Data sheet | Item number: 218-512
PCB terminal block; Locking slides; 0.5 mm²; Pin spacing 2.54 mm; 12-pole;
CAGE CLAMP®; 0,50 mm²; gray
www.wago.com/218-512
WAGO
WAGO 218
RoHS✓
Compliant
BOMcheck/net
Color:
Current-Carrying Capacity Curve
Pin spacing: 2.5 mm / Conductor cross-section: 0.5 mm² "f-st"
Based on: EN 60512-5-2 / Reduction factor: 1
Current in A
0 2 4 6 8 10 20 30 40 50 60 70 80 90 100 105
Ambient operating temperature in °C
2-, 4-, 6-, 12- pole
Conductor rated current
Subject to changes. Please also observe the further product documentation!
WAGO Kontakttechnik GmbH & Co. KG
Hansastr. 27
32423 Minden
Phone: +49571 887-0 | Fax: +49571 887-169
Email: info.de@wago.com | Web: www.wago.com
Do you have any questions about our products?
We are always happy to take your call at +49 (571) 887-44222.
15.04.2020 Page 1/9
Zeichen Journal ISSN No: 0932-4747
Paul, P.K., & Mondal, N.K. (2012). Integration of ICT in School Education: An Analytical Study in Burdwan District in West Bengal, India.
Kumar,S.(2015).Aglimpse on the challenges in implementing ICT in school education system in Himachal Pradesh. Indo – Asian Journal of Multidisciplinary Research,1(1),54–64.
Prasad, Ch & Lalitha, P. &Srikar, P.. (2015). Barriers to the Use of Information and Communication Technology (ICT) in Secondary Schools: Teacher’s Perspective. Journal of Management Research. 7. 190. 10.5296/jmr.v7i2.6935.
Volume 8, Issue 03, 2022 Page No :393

════

- [HOW TO COMPLETE THIS TASK] Please copy each line of the material that has the string "Page" somewhere in it.

- [SOLVED EXERCISE]
15.04.2020 Page 1/9
Volume 8, Issue 03, 2022 Page No :393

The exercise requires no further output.